The celebration of Halloween which is still a practice in Britain, some parts of Europe and America, is one that has been modernized. Since children who go treat-or-tricking were sometimes given poisoned candies, children seldom then went outing. Instead, there is the contest who wears the most psychedelic and sometimes best clothes or mask. This probably has given room for modern pageantry and the like. More so, part of what was game of sack race, who ate fastest a bobbling apple were revivals from Halloween feasts.
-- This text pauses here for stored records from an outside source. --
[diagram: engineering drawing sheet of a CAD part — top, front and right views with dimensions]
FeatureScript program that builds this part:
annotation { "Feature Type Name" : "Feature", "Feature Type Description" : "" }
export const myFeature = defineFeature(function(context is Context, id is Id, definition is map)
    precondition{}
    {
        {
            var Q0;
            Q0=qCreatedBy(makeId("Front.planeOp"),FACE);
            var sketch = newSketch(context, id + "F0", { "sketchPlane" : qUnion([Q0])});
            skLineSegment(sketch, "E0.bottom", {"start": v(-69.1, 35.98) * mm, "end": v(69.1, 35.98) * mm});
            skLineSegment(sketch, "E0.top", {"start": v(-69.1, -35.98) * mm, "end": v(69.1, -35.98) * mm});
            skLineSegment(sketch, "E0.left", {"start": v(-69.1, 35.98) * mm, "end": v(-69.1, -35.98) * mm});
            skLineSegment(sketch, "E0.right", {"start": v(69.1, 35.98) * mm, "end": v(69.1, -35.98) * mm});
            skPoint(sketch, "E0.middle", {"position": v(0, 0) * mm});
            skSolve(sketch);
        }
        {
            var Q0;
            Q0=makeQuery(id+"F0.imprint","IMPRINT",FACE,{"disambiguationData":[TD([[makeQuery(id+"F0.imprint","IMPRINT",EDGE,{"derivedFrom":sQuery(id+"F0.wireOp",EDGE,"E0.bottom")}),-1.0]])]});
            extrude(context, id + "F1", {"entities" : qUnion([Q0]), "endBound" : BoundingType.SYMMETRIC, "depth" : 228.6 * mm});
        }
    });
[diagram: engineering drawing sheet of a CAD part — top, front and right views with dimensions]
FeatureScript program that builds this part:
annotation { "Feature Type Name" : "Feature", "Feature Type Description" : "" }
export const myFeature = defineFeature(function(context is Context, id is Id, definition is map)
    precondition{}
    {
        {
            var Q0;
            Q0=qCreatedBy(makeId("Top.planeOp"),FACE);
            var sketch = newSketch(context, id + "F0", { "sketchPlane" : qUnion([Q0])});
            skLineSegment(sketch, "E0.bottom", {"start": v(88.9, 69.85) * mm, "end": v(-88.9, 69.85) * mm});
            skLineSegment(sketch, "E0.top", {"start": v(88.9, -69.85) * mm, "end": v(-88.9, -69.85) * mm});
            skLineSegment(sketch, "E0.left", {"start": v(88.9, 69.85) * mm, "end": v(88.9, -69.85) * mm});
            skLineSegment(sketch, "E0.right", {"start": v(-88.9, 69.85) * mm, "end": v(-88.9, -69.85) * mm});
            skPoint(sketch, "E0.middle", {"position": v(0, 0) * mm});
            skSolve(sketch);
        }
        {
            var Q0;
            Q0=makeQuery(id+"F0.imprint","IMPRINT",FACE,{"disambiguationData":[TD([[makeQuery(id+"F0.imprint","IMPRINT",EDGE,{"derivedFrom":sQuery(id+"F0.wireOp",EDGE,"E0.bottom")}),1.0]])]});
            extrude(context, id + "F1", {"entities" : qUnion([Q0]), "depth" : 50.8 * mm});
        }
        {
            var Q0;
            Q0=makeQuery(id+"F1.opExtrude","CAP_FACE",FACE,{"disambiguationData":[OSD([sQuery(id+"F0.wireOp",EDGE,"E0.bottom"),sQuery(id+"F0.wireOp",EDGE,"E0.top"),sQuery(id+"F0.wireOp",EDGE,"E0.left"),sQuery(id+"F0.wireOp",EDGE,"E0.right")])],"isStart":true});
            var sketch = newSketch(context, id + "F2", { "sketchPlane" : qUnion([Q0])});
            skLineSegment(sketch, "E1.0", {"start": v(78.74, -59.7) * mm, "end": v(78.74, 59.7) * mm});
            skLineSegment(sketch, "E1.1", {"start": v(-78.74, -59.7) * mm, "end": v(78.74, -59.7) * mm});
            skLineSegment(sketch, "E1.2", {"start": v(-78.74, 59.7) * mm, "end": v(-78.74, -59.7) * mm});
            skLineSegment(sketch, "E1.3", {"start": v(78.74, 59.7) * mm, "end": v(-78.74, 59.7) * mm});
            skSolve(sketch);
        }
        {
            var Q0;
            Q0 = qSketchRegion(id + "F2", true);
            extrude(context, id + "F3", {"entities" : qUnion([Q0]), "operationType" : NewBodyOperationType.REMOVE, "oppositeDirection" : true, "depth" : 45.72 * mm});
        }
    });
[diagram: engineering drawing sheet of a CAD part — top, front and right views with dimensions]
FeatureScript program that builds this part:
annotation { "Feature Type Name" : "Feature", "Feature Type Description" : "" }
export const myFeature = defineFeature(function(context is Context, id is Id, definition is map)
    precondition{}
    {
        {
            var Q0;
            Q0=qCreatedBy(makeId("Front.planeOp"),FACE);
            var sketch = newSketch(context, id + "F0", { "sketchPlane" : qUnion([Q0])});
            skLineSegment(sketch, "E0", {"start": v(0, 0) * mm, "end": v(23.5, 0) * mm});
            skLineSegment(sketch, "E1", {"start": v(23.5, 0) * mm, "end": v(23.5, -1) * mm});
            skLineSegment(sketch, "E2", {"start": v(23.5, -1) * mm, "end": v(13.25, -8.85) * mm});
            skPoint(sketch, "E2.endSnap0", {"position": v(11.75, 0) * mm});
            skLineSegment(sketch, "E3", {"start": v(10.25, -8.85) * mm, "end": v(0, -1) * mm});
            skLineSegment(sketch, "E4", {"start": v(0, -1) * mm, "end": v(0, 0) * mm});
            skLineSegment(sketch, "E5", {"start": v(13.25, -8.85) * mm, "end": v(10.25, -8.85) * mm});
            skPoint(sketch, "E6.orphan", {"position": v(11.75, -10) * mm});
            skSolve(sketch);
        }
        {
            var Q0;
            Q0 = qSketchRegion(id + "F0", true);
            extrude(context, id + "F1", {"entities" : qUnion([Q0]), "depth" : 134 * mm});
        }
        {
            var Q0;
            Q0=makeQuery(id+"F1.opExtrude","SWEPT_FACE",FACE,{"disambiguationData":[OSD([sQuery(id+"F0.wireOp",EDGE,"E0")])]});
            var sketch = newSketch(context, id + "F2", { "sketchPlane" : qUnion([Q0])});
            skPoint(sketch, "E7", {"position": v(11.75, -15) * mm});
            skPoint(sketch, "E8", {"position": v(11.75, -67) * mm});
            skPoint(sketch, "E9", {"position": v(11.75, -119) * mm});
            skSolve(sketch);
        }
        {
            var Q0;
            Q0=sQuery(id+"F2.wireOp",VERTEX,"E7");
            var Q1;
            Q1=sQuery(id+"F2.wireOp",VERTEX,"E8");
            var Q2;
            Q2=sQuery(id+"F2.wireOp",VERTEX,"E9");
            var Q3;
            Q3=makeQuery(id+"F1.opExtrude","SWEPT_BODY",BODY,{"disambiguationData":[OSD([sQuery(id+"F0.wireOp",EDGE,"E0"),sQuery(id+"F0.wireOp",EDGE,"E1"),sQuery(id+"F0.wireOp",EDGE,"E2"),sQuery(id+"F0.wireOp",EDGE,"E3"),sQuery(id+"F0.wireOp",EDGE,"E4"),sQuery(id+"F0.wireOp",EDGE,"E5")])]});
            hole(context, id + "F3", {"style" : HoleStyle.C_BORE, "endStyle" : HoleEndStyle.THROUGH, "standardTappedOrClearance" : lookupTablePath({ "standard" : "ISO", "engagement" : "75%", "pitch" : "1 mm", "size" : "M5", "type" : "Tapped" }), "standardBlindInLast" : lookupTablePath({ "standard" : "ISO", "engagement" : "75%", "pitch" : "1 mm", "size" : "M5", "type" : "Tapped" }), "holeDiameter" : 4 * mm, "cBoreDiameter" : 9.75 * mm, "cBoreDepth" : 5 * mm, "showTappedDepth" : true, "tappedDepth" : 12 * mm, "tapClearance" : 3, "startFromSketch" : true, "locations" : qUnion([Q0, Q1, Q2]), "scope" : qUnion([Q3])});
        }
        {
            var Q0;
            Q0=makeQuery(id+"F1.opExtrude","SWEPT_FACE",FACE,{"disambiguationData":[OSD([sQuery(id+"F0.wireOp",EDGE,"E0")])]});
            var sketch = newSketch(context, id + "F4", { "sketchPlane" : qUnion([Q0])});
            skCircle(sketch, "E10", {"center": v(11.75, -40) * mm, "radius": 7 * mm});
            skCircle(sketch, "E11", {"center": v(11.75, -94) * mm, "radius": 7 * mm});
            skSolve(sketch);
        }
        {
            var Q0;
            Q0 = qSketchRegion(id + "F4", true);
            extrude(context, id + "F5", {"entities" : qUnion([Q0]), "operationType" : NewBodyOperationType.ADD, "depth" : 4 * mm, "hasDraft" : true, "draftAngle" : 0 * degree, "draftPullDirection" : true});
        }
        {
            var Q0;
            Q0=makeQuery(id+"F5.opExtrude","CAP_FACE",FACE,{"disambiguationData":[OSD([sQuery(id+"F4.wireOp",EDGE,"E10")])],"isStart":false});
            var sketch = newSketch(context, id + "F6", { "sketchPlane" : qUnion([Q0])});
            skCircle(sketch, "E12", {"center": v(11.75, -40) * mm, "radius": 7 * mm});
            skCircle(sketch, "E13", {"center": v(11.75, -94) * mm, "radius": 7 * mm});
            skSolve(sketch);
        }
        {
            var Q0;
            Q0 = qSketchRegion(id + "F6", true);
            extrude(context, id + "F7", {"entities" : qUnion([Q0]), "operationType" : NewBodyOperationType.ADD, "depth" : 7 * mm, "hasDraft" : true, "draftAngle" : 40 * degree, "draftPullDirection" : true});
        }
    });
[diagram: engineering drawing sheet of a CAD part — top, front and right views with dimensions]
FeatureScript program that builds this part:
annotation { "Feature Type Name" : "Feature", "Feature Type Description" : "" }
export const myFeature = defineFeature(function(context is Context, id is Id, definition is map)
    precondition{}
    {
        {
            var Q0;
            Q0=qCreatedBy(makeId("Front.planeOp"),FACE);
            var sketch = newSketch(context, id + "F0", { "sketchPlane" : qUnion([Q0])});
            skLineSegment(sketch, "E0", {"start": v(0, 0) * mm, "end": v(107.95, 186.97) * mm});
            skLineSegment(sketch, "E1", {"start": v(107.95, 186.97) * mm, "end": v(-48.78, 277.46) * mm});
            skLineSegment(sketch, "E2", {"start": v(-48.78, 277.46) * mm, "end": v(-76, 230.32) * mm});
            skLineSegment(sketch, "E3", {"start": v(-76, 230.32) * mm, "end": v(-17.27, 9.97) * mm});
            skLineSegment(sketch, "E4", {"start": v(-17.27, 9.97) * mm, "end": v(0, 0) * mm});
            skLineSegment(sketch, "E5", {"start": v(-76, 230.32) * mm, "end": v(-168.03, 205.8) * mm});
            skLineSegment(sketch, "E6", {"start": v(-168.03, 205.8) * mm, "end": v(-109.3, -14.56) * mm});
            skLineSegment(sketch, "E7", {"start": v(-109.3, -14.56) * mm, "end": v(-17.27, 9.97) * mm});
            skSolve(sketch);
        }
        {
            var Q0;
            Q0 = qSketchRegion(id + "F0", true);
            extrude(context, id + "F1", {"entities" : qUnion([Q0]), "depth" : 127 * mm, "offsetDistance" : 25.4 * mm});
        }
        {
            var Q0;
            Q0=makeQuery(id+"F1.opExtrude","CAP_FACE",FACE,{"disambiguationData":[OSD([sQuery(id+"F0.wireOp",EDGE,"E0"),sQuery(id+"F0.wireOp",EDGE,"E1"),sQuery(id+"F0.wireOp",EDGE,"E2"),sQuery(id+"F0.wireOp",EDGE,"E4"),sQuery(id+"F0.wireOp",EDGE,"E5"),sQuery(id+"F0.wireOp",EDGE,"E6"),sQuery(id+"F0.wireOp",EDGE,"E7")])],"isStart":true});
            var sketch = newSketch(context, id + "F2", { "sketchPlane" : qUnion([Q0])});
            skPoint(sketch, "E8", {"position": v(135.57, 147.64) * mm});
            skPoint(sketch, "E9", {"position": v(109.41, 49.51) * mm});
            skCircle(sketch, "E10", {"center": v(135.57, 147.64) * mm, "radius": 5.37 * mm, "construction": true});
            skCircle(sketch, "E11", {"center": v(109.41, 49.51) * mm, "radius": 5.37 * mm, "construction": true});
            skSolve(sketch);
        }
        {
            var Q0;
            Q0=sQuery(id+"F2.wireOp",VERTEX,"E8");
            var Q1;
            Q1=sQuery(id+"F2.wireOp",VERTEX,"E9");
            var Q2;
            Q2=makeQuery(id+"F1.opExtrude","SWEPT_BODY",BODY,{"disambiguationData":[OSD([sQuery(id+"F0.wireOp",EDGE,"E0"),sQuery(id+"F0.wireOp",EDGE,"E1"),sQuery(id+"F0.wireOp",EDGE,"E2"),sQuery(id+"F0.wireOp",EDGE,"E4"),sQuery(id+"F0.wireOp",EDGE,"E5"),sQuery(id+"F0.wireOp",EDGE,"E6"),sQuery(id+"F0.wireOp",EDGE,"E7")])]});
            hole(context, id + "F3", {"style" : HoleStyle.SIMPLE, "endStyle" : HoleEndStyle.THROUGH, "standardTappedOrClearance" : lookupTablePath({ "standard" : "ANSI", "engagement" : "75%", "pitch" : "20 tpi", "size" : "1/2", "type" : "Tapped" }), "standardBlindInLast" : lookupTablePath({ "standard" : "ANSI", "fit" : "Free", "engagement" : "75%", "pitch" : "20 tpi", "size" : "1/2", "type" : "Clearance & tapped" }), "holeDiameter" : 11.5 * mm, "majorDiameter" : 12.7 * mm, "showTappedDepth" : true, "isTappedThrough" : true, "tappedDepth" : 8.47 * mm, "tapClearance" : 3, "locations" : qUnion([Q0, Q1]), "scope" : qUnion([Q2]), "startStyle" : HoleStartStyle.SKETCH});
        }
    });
Halloween has since remained a public holiday in America and some other countries but has lost its original emphasis. However, the effects of Halloween in modern cultures are ones that when not pruned would leave one with a distorted image of the relationship between the spiritual and the physical, between the living and the dead. Halloween as a religious concept may have influenced Christian understanding of the dead. The dead in Africa are dreaded with an unbridled fear, one not of respect alone but of fear of the unknown. This feast has equally influenced praying to the dead who have lived good lives. These are those that are believed not to trick us but treat us. The same is the basis of the cult of ancestor and ancestor worship, reincarnation and the like.
While the Christian supplant of the feast of All Saints and All souls have helped the African understanding of the dead and our obligation to them and the reverence that should be due to them, it has equally helped us to understand that life is in one continuum. Thus, at death, a person could best be understood as having transited and not annihilated (Cf. Wis 3:5). However, the irreligious part of the celebration which comes with wild, flamboyant celebrations bereft of depth meaning has continually desecrated our hallowed nature as people whose hope is beyond this world. Secular Halloween continues to inadvertently promote the make-belief that life after life is vain, but the Christian feasts of All Saints and All Souls seek to redirect our minds to our original goal and essence of living. While the world by secularism and feasts like Halloween tells us nothing is hallow in our lives, All Saints and All Souls hijacks us from this syllabus of errors. There is something still hallow in you. Modern Halloween: is it to still trick or treat you?